Sampling is an accepted way of making estimates at a much lower cost and when done properly, statistics can provide useful information regarding the likelihood that information obtained from the sample is representative of the entire population from which the sample was taken. This article provides a primer of information that the person considering a sample will need to evaluate.
The first step is to determine the type of information being sought. There are two types of information, with each type having its own sampling method. The two sampling types are:
- Attribute Sampling – Attribute sampling, also known as proportional sampling, allows one to measure the probability of discrete possible outcomes. Examples of discrete outcomes that could be measured with attribute sampling include:
- Correct vs. incorrect
- Win vs. lose
- Yes vs. no
- Overcharged vs. not overcharged
- Male or female
- Heavier than 150 pounds vs. 150 pounds or lighter
- Variable Sampling – Variable sampling allows one to measure amounts. For example, variable sampling could be used to measure how much one might have been overcharged, or how heavy something is.
Sample Size Determinants
Since the whole point of using a sample (vs. measure the entire population) is to save money, those paying for the statistical work obviously prefer to have the smallest sample that will meet their objectives. Sample size is determined by the following factors that the person conducting the sample gets to determine (at least initially)
- Precision – How close do you want your estimate to be? The more precise you want the estimate, the higher the sample size will need to be.
- Confidence – How confident do you want to be that the estimate is within the precision range described above? The higher the level of confidence, the higher the sample size will need to be. In scientific endeavors, confidence is routinely expressed as either 99% or 95%, but proof requirements under the law may not require this high a burden on the party making an assertion.
- Standard deviation – How much dispersion occurs in the population? Because dispersed results are more difficult to measure, the more dispersed the data, the higher the sample size will need to be. See next section for information regarding how to estimate standard deviation for each of the two types of sampling.
- A one vs. a two tail test – Are we concerned with both understatements AND overstatements of our estimate? Or, is it acceptable for us to estimate merely overstatements or understatements, but not both? If we are interested in only one of these two possibilities (known as a one tail test), then our conclusion is easier to obtain and the sample size can be smaller. Most commonly, the estimator is interested in both overstatements and understatements, so a two-tail test is being performed.
Note that population size is not included in the above list. For any population large enough to warrant sampling, population size becomes irrelevant.
Determining standard deviation
Of the above questions, the standard deviation is often the most difficult parameter to define. If insufficient information exists regarding the standard deviation, a pilot test can be useful. The pilot is a sample itself, although much smaller than is needed to perform the ultimate estimate.

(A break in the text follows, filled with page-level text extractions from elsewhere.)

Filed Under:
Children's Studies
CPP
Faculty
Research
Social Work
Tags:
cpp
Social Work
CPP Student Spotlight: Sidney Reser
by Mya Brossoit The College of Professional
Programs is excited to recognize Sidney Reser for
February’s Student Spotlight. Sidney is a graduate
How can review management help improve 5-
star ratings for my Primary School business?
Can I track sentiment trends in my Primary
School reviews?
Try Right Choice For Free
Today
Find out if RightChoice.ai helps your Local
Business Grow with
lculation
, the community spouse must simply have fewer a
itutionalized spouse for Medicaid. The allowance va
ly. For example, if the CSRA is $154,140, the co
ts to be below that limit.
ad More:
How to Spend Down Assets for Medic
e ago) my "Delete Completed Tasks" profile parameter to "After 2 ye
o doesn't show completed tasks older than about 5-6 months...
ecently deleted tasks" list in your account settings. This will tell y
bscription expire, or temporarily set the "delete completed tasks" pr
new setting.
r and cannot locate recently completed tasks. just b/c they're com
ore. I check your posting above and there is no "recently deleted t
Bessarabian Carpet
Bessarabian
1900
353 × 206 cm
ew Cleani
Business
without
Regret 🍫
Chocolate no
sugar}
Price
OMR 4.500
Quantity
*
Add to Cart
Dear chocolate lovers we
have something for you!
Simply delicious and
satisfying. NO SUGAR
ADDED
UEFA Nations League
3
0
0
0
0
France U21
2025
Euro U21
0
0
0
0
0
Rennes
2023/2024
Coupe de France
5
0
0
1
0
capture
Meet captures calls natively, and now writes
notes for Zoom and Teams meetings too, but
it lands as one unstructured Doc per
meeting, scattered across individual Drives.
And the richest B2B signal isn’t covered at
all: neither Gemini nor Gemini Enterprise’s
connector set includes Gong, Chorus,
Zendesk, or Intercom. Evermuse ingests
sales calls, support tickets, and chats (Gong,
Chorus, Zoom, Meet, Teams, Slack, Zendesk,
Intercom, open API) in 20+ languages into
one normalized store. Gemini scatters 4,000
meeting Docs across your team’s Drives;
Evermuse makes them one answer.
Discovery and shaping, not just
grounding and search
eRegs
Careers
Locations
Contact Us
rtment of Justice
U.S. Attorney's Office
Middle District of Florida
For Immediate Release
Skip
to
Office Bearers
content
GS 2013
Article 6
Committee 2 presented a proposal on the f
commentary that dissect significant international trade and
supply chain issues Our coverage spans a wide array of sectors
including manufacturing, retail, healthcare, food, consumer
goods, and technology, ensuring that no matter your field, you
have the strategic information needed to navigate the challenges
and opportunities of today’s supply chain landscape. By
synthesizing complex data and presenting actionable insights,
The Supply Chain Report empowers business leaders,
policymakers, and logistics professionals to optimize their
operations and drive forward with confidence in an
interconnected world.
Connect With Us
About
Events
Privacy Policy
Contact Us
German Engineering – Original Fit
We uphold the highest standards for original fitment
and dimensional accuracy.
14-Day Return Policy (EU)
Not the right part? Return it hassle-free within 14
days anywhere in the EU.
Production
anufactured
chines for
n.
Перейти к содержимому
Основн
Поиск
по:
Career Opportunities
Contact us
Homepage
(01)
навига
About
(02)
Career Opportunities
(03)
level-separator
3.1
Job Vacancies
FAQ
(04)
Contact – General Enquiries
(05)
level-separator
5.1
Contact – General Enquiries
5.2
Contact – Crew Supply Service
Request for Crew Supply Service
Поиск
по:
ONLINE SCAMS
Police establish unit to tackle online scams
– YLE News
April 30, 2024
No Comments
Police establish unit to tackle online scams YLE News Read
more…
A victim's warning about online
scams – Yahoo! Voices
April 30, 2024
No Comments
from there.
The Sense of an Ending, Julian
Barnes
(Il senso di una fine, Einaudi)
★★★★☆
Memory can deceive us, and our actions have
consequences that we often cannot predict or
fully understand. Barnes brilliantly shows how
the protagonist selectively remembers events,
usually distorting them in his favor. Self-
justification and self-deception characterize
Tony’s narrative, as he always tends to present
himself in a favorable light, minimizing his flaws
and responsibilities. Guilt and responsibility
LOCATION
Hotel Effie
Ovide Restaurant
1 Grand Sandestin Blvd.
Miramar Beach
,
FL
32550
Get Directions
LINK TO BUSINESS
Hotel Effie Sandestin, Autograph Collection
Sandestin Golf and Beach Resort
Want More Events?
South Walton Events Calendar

For attribute sampling, calculating the expected results is simple. As noted above, attribute sampling involves discrete possibilities such as off or on. Accordingly, to measure standard deviation, take a small pilot test and then calculate the percentage that has the desired attribute. This percentage can be called the “probability of success”.
For variable sampling, our calculators can generate the standard deviation, or standard deviation for the pilot test. If each observation is input in size (or time) order, the calculator will also plot the best trend line for your data.
Sometimes, standard deviation within a population is predictable; meaning, there is a pattern to the standard deviation. When this occurs, one can break the population into two or more groups, and treat each group as its own population. This has the advantage of decreasing the standard deviation within each group. If we consider these groups, or strata as separate subpopulations, draw separate samples from each stratum, and combine the results, our sampling method is called stratified sampling. To ensure that the stratified sample is representative of the entire population, the size of each stratum is proportional to what exists in the entire population. Stated otherwise, the proportion of the sample taken from each stratum should be equal to the proportion of each stratum in the entire population.